> **PROMPT**
Apart from the images, repeat the data below exactly as written.

> **GIVEN INFORMATION**
↓

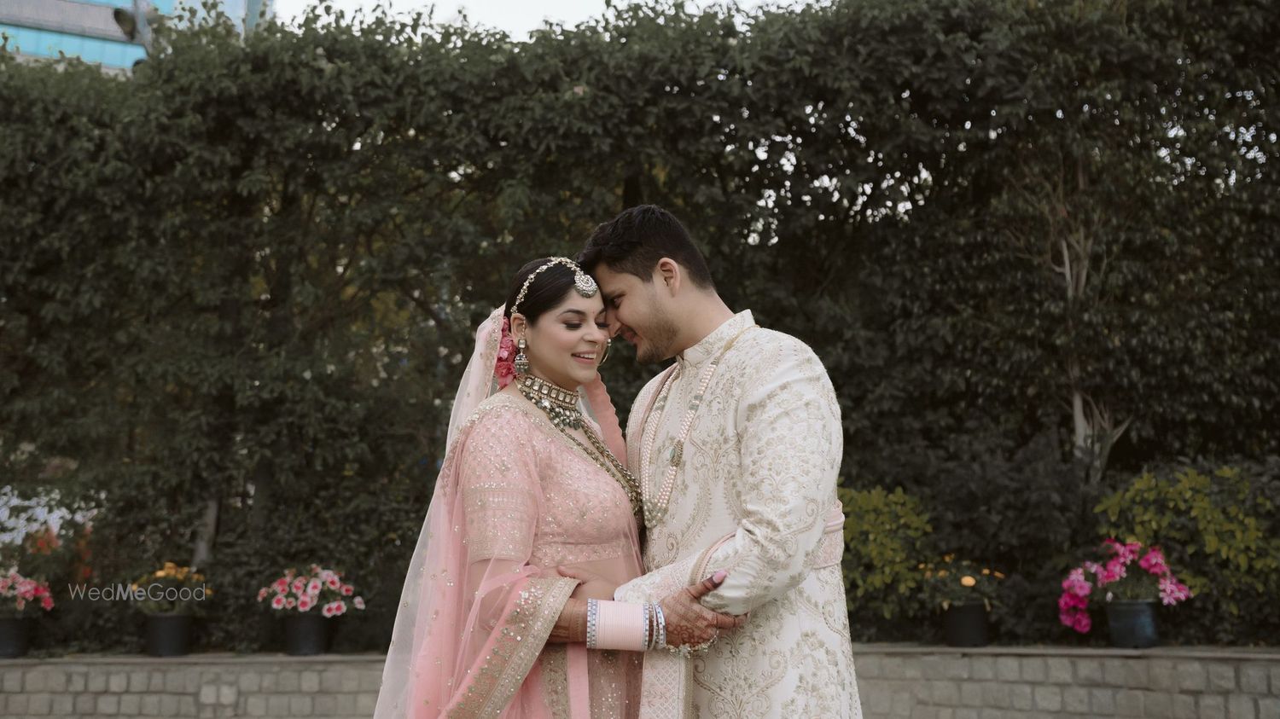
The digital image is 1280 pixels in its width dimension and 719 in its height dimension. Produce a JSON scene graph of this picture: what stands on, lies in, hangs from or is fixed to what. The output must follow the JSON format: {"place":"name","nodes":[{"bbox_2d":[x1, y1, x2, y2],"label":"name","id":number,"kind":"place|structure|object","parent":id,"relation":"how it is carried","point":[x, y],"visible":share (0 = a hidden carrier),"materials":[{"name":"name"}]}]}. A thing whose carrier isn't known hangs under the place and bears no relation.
{"place":"outdoors","nodes":[
{"label":"outdoors","id":0,"kind":"place"},
{"bbox_2d":[0,0,275,71],"label":"building","id":1,"kind":"structure","parent":0,"point":[70,49],"materials":[{"name":"blue glass"}]},
{"bbox_2d":[110,0,155,47],"label":"floodlight","id":2,"kind":"object","parent":1,"relation":"attached to","point":[119,14],"visible":0.69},
{"bbox_2d":[274,0,816,39],"label":"sky","id":3,"kind":"structure","parent":0,"point":[350,5],"materials":[{"name":"white"}]},
{"bbox_2d":[0,645,1279,718],"label":"brick wall","id":4,"kind":"structure","parent":0,"point":[339,659],"materials":[{"name":"grey"}]},
{"bbox_2d":[0,616,33,657],"label":"flower pot","id":5,"kind":"object","parent":4,"relation":"on","point":[5,631],"visible":0.85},
{"bbox_2d":[0,568,53,616],"label":"pink flowers","id":6,"kind":"object","parent":5,"relation":"in","point":[28,595],"visible":0.98,"materials":[{"name":"pink plant"}]},
{"bbox_2d":[143,612,192,656],"label":"flower pot","id":7,"kind":"object","parent":4,"relation":"on","point":[165,619],"visible":0.91,"materials":[{"name":"black ceramic"}]},
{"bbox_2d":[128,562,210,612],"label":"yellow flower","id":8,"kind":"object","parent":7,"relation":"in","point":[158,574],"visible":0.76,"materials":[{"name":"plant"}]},
{"bbox_2d":[285,614,330,655],"label":"flower pot","id":9,"kind":"object","parent":4,"relation":"on","point":[304,626],"visible":0.86,"materials":[{"name":"black ceramic"}]},
{"bbox_2d":[256,564,362,617],"label":"pink flowers","id":10,"kind":"object","parent":9,"relation":"in","point":[304,599],"visible":0.93,"materials":[{"name":"pink plant"}]},
{"bbox_2d":[942,601,990,646],"label":"flower pot","id":11,"kind":"object","parent":4,"relation":"on","point":[962,615],"visible":0.88,"materials":[{"name":"black ceramic"}]},
{"bbox_2d":[917,554,1003,611],"label":"flowering plant","id":12,"kind":"object","parent":11,"relation":"in","point":[966,583],"visible":0.79,"materials":[{"name":"plant"}]},
{"bbox_2d":[1104,599,1159,648],"label":"flower pot","id":13,"kind":"object","parent":4,"relation":"on","point":[1131,610],"visible":0.87,"materials":[{"name":"ceramic"}]},
{"bbox_2d":[1058,539,1192,632],"label":"pink flowers","id":14,"kind":"object","parent":13,"relation":"in","point":[1077,590],"visible":0.86,"materials":[{"name":"pink plant"}]},
{"label":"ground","id":15,"kind":"structure","parent":0},
{"bbox_2d":[377,249,751,718],"label":"woman","id":16,"kind":"object","parent":15,"relation":"on","point":[596,346],"visible":0.85},
{"bbox_2d":[494,319,520,388],"label":"pink flower","id":17,"kind":"object","parent":16,"relation":"attached to","point":[501,359],"visible":0.44,"materials":[{"name":"pink plant"}]},
{"bbox_2d":[0,0,1279,673],"label":"hedge","id":18,"kind":"object","parent":15,"relation":"on","point":[771,309],"visible":0.82,"materials":[{"name":"green plant"}]},
{"bbox_2d":[578,199,859,718],"label":"man","id":19,"kind":"object","parent":15,"relation":"on","point":[651,299],"visible":0.95},
{"bbox_2d":[837,484,934,624],"label":"shrub","id":20,"kind":"object","parent":15,"relation":"on","point":[866,519],"visible":0.7,"materials":[{"name":"green plant"}]},
{"bbox_2d":[1018,147,1136,480],"label":"bare tree","id":21,"kind":"object","parent":15,"relation":"on","point":[1066,252],"visible":0.67,"materials":[{"name":"plant"}]},
{"bbox_2d":[1094,465,1279,628],"label":"shrub","id":22,"kind":"object","parent":15,"relation":"on","point":[1170,491],"visible":0.82,"materials":[{"name":"green plant"}]}
]}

↑

> **ANSWER SPACE**
The digital image is 1280 pixels in its width dimension and 719 in its height dimension. Produce a JSON scene graph of this picture: what stands on, lies in, hangs from or is fixed to what. The output must follow the JSON format: {"place":"name","nodes":[{"bbox_2d":[x1, y1, x2, y2],"label":"name","id":number,"kind":"place|structure|object","parent":id,"relation":"how it is carried","point":[x, y],"visible":share (0 = a hidden carrier),"materials":[{"name":"name"}]}]}. A thing whose carrier isn't known hangs under the place and bears no relation.
{"place":"outdoors","nodes":[
{"label":"outdoors","id":0,"kind":"place"},
{"bbox_2d":[0,0,275,71],"label":"building","id":1,"kind":"structure","parent":0,"point":[70,49],"materials":[{"name":"blue glass"}]},
{"bbox_2d":[110,0,155,47],"label":"floodlight","id":2,"kind":"object","parent":1,"relation":"attached to","point":[119,14],"visible":0.69},
{"bbox_2d":[274,0,816,39],"label":"sky","id":3,"kind":"structure","parent":0,"point":[350,5],"materials":[{"name":"white"}]},
{"bbox_2d":[0,645,1279,718],"label":"brick wall","id":4,"kind":"structure","parent":0,"point":[339,659],"materials":[{"name":"grey"}]},
{"bbox_2d":[0,616,33,657],"label":"flower pot","id":5,"kind":"object","parent":4,"relation":"on","point":[5,631],"visible":0.85},
{"bbox_2d":[0,568,53,616],"label":"pink flowers","id":6,"kind":"object","parent":5,"relation":"in","point":[28,595],"visible":0.98,"materials":[{"name":"pink plant"}]},
{"bbox_2d":[143,612,192,656],"label":"flower pot","id":7,"kind":"object","parent":4,"relation":"on","point":[165,619],"visible":0.91,"materials":[{"name":"black ceramic"}]},
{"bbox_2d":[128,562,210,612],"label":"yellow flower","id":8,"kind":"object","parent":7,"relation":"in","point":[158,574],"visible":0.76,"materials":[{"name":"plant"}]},
{"bbox_2d":[285,614,330,655],"label":"flower pot","id":9,"kind":"object","parent":4,"relation":"on","point":[304,626],"visible":0.86,"materials":[{"name":"black ceramic"}]},
{"bbox_2d":[256,564,362,617],"label":"pink flowers","id":10,"kind":"object","parent":9,"relation":"in","point":[304,599],"visible":0.93,"materials":[{"name":"pink plant"}]},
{"bbox_2d":[942,601,990,646],"label":"flower pot","id":11,"kind":"object","parent":4,"relation":"on","point":[962,615],"visible":0.88,"materials":[{"name":"black ceramic"}]},
{"bbox_2d":[917,554,1003,611],"label":"flowering plant","id":12,"kind":"object","parent":11,"relation":"in","point":[966,583],"visible":0.79,"materials":[{"name":"plant"}]},
{"bbox_2d":[1104,599,1159,648],"label":"flower pot","id":13,"kind":"object","parent":4,"relation":"on","point":[1131,610],"visible":0.87,"materials":[{"name":"ceramic"}]},
{"bbox_2d":[1058,539,1192,632],"label":"pink flowers","id":14,"kind":"object","parent":13,"relation":"in","point":[1077,590],"visible":0.86,"materials":[{"name":"pink plant"}]},
{"label":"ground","id":15,"kind":"structure","parent":0},
{"bbox_2d":[377,249,751,718],"label":"woman","id":16,"kind":"object","parent":15,"relation":"on","point":[596,346],"visible":0.85},
{"bbox_2d":[494,319,520,388],"label":"pink flower","id":17,"kind":"object","parent":16,"relation":"attached to","point":[501,359],"visible":0.44,"materials":[{"name":"pink plant"}]},
{"bbox_2d":[0,0,1279,673],"label":"hedge","id":18,"kind":"object","parent":15,"relation":"on","point":[771,309],"visible":0.82,"materials":[{"name":"green plant"}]},
{"bbox_2d":[578,199,859,718],"label":"man","id":19,"kind":"object","parent":15,"relation":"on","point":[651,299],"visible":0.95},
{"bbox_2d":[837,484,934,624],"label":"shrub","id":20,"kind":"object","parent":15,"relation":"on","point":[866,519],"visible":0.7,"materials":[{"name":"green plant"}]},
{"bbox_2d":[1018,147,1136,480],"label":"bare tree","id":21,"kind":"object","parent":15,"relation":"on","point":[1066,252],"visible":0.67,"materials":[{"name":"plant"}]},
{"bbox_2d":[1094,465,1279,628],"label":"shrub","id":22,"kind":"object","parent":15,"relation":"on","point":[1170,491],"visible":0.82,"materials":[{"name":"green plant"}]}
]}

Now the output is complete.